Bob Lutz didn’t think Nissan could be saved.
Lutz was CEO of battery maker Exide in the late 1990s, after his Chrysler years and before joining General Motors. At that moment, Nissan was on the brink of failure, and the scuttlebutt making the rounds suggested that Lutz’s former employer, now known as DaimlerChrysler, was interested in taking over Nissan.
Lutz was asked what he thought of that idea, and his response was a colorfully blunt representation of prevailing attitudes.
You’d be better off putting $5 billion worth of gold bullion into a container with the word “Nissan” painted on the side and dumping it all into the Pacific, he said.
Such was the hopelessness that surrounded the Japanese company that Renault CEO Louis Schweitzer hooked up with in 1999. Schweitzer would dispatch one of his most-promising young executives, Carlos Ghosn, to lead the urgent rescue effort.
One month into his new job, Ghosn was promising a quick return to profit.
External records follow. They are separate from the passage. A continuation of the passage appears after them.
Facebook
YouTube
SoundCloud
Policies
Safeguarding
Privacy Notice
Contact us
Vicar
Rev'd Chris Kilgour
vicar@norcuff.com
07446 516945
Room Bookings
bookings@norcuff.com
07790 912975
After seven Nissan losses in eight years, that would be no slam-dunk.
Then, three months after that, Ghosn would mesmerize a packed hotel ballroom in Tokyo, outlining with brilliant precision his Nissan Revival Plan.
Talk is cheap, of course. But connecting with your audience matters, too -- especially when you’re a Brazilian-born Frenchman of Lebanese descent charged with saving a Japanese icon.
There was more than a business at stake.
There were death threats, recalls Jason Vines, who worked PR for Ghosn at the time.
Extra security had to be hired for Ghosn leading up to that October 1999 announcement.
And sure enough, just as the Japanese feared, there would be plenty of bitter medicine. Job cuts, plant closings, eliminated suppliers, shuttered dealerships were all part of the Nissan remedy. In short, Ghosn would dismantle Japan Inc.
But the strategy also included the promise of higher spending on r&d and a product-led recovery.
If Ghosn’s performance that day wasn’t enough to convince a suspicious Japanese audience that Nissan could be saved, he reinforced the point later that week. He gave his address to the Tokyo auto show -- in Japanese.
“He embraced the culture,” Vines said. “He understood the Japanese.”
True enough. But even those most impressed with him that week could not have predicted that he’d still be leading Nissan today.
He’ll be CEO for five more weeks. Then, on April 1, for the first time in 18 years, day-to-day control of Nissan will be back in the hands of a Japanese executive.